Gilles Kepel, a professor at France’s Institute of Political Studies, has argued that ISIS, in contrast to Al Qaeda, is playing a deeper and wider game by deliberately stoking tensions “at the heart of Europe in order to destroy it by unleashing a civil war between its Muslim and non-Muslim citizens and residents.”
Mr. Kepel, in an interview with the French newspaper Le Monde last January, cited a strategy elaborated in 2004 by Abu Musab al-Suri, a Syrian ideologue, who called for individual acts of terror in Western societies designed to incite Islamophobia. He argued that this, in turn, would alienate more local Muslims, making them potential recruits for jihad.
The advent of social media, and a full-out war waged by ISIS in Iraq and Syria, has allowed this strategy to be put into action, according to Mr. Kepel. “The entire world became a battlefield for Daesh,” he said in the interview.
“‘Blasphemous’ cartoonists, Muslim ‘apostates,’ the police, Jews are all choice targets,” he said. “Daesh has identified precisely cultural, religious and political divisions, and has set their objective to turn them into fault lines.”
Other Islamist strategists have elaborated the theory of a “leaderless jihad,” which does not try to organize terrorist actions, but rather inspires them from afar, avoiding huge bills and risky command structures.
Jessica Stern, co-author with J.M. Berger of “ISIS: The State of Terror,” said the movement’s message was strikingly simple. “Everyone must come join the jihad, but if you can’t come, then stay home and carry out attacks there,” she said. The eventual goal is polarization and chaos — an “apocalyptic narrative” favored by Mr.
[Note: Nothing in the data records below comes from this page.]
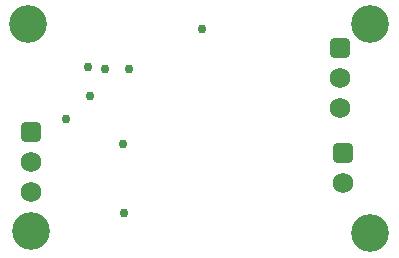
<source format=gbs>
G04*
G04 #@! TF.GenerationSoftware,Altium Limited,Altium Designer,24.3.1 (35)*
G04*
G04 Layer_Color=16711935*
%FSLAX44Y44*%
%MOMM*%
G71*
G04*
G04 #@! TF.SameCoordinates,D9C964B4-26AD-435A-8A32-BF43BC4377D0*
G04*
G04*
G04 #@! TF.FilePolarity,Negative*
G04*
G01*
G75*
G04:AMPARAMS|DCode=26|XSize=1.75mm|YSize=1.75mm|CornerRadius=0.475mm|HoleSize=0mm|Usage=FLASHONLY|Rotation=270.000|XOffset=0mm|YOffset=0mm|HoleType=Round|Shape=RoundedRectangle|*
%AMROUNDEDRECTD26*
21,1,1.7500,0.8000,0,0,270.0*
21,1,0.8000,1.7500,0,0,270.0*
1,1,0.9500,-0.4000,-0.4000*
1,1,0.9500,-0.4000,0.4000*
1,1,0.9500,0.4000,0.4000*
1,1,0.9500,0.4000,-0.4000*
%
%ADD26ROUNDEDRECTD26*%
%ADD27C,1.7500*%
%ADD28C,3.1980*%
%ADD29C,0.7500*%
D26*
X588010Y427990D02*
D03*
X590550Y339090D02*
D03*
X326390Y356870D02*
D03*
D27*
X588010Y402590D02*
D03*
Y377190D02*
D03*
X590550Y313690D02*
D03*
X326390Y331470D02*
D03*
Y306070D02*
D03*
D28*
X323850Y448310D02*
D03*
X613410D02*
D03*
Y271780D02*
D03*
X326390Y273050D02*
D03*
D29*
X409356Y410210D02*
D03*
X388620D02*
D03*
X374180Y412477D02*
D03*
X375920Y387350D02*
D03*
X471170Y444500D02*
D03*
X403860Y346710D02*
D03*
X405130Y288290D02*
D03*
X355600Y368300D02*
D03*
M02*

</source>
Zarqawi.
“Social media has certainly made it much easier to encourage individual cells,” said Ms. Stern, a lecturer on terrorism at Harvard. “It is very effective because it makes it hard for law enforcement to know what is going on.”
Democracy, in that sense, may be more the setting than the target — opening a debate about whether democracies are more vulnerable because they allow more room for free speech and greater protection of human rights. Experts note, for instance, that autocratic societies like China have experienced fewer terrorist attacks than, say, India.
Others argue that repression only fosters terrorism. “The more you fight any expression of dissent under the banner of ‘counterterrorism,’ the more you foster the very same terrorist threat,” Jean-Pierre Filiu, a professor at the Institute for Political Studies, wrote recently. He cited the case of Algeria, where an Islamic party’s victory at the polls in 1992 was suppressed by a military coup, leading to a decade-long war with marginalized jihadists that cost the lives of some 150,000 Algerians, mostly civilians.

As they set out to recreate a caliphate, ISIS leaders have reportedly instituted elements of a functioning state in places like Raqqa in Syria.
But ISIS rule is enforced by fear, rather than free consent. “If you believe the right way to regulate society should be determined by the word handed down by a 7th century prophet, that rules out having a vote on it,” said Patrick Cockburn, an Irish journalist and author of “The Rise of Islamic State: ISIS and the New Sunni Revolution.”
ISIS’s military victories against the Iraqi Army and aggressive U.S.-led airstrikes have made it into something that Al Qaeda never was: a winning cause. An anonymous author, identified as a former official in a NATO country with wide experience in the Middle East, wrote recently in The New York Review of Books that the movement’s achievement has been to create a monopoly on jihad, luring fighters from all over the world.
“The only change is that there was suddenly a territory available to attract and house them,” the author wrote. “If the movement had not seized Raqqa and Mosul, many of these might well have simply continued to live out their lives with varying degrees of strain — as Normandy dairy farmers or council employees in Cardiff.”
“We are left again with tautology: ISIS exists because it can exist,” the author wrote. “They are there because they’re there.”